Al respecto del enganche a las voces, afirma el psicoanalista Paul-Laurent Assoun en su libro Lecciones
psicoanalíticas sobre la mirada y la voz: Lo que escucha “cantar” es entonces
su objeto. Si la considera “melodiosa”, entonces es porque le presta las
virtudes de objeto que se “mira” en ella. No vacilemos en reconocer al “objeto
vocal” un valor de “fectiche”. Pero eso equivale a decir que el “objeto sonoro”
no es más que el signo de una “falta”: viene a encarnar, por lo tanto, algo que
se espera del otro, como si se aguardara sin cesar que eso hablara en el otro.
“Señal” de la falta y suplencia reparadora. Siguiendo la línea de estos
planteamientos, no me queda más que preguntarme: ¿Qué espero que sea cantado
por Priscilla, Céline, Whitney, Montserrat y Marie? ¿Qué falta me señalan sus
voces y cómo encuentro la suplencia a la misma? Si le doy crédito a mis
asociaciones nacidas en el trayecto de esta escritura, todo me indica una
inagotable búsqueda en sus voces de la revelación del misterio del amor femenino,
fuente de las vivencias numinosas y por tanto, origen de toda creatividad, toda
espiritualidad y todo enamoramiento. Pero también de lo ominoso, de la paranoia
y la melancolía. Su voz es la encrucijada entre la creación y la nada, la
posibilidad de ser otro sin desaparecer, es engranaje que permite ser amante y
amado. Sus voces de mujeres condensan lo bello y lo siniestro, son causa de mi
temor y temblor, pero también de toda la poesía que me habita.

Registros guardados
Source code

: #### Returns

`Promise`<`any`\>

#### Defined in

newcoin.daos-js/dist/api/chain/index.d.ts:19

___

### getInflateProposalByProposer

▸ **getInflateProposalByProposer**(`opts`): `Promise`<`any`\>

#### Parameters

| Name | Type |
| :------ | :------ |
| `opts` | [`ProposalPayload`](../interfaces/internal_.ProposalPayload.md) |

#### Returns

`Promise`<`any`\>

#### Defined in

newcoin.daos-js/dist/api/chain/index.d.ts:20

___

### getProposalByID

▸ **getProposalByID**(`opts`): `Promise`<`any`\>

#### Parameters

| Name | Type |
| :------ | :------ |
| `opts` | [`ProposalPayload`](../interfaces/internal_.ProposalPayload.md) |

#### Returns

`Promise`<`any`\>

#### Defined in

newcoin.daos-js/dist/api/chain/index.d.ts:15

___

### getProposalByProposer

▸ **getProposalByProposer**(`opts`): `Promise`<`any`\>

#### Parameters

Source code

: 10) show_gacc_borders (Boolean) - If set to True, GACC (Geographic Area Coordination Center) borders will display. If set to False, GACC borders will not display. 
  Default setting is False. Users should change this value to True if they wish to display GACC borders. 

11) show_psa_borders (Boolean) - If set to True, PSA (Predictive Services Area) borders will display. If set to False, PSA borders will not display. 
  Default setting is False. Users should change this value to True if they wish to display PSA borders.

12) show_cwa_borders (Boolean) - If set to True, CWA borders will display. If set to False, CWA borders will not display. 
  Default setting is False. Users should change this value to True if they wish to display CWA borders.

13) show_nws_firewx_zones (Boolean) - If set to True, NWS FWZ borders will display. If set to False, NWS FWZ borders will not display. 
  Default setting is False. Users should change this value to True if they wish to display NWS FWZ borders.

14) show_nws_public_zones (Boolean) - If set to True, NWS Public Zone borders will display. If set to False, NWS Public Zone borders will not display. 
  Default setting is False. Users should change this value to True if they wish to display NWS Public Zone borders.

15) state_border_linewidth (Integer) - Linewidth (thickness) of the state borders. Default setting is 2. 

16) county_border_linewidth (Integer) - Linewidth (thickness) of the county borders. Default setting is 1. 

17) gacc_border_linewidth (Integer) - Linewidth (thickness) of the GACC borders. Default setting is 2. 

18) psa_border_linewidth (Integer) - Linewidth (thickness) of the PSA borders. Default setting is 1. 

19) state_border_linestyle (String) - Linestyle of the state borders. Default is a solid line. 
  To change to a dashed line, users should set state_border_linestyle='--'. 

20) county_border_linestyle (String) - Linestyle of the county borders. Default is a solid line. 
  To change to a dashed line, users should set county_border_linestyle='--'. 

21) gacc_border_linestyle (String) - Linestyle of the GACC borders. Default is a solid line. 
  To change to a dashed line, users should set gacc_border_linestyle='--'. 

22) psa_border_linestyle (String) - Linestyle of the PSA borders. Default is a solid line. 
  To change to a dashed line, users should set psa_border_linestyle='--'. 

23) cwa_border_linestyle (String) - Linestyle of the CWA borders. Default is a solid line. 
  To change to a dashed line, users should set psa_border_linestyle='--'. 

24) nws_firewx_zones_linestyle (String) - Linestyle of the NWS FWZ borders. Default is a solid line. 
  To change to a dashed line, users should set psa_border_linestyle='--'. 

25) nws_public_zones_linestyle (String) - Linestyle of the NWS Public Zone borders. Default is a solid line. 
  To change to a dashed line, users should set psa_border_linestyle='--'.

### CONSIGNA
Indique si cada afirmación concuerda con el texto proporcionado y cite textualmente las palabras que lo deciden.
1. El libro de Paul-Laurent Assoun que se cita se titula Lecciones psicoanalíticas sobre la mirada y la voz.
2. Según la cita, el "objeto sonoro" es el signo de una abundancia.
3. Según el texto, las voces de mujeres condensan solo lo bello.

### ESPACIO DE RESPUESTA
1. Sí: «en su libro Lecciones psicoanalíticas sobre la mirada y la voz».
2. No: «no es más que el signo de una “falta”».
3. No: «Sus voces de mujeres condensan lo bello y lo siniestro».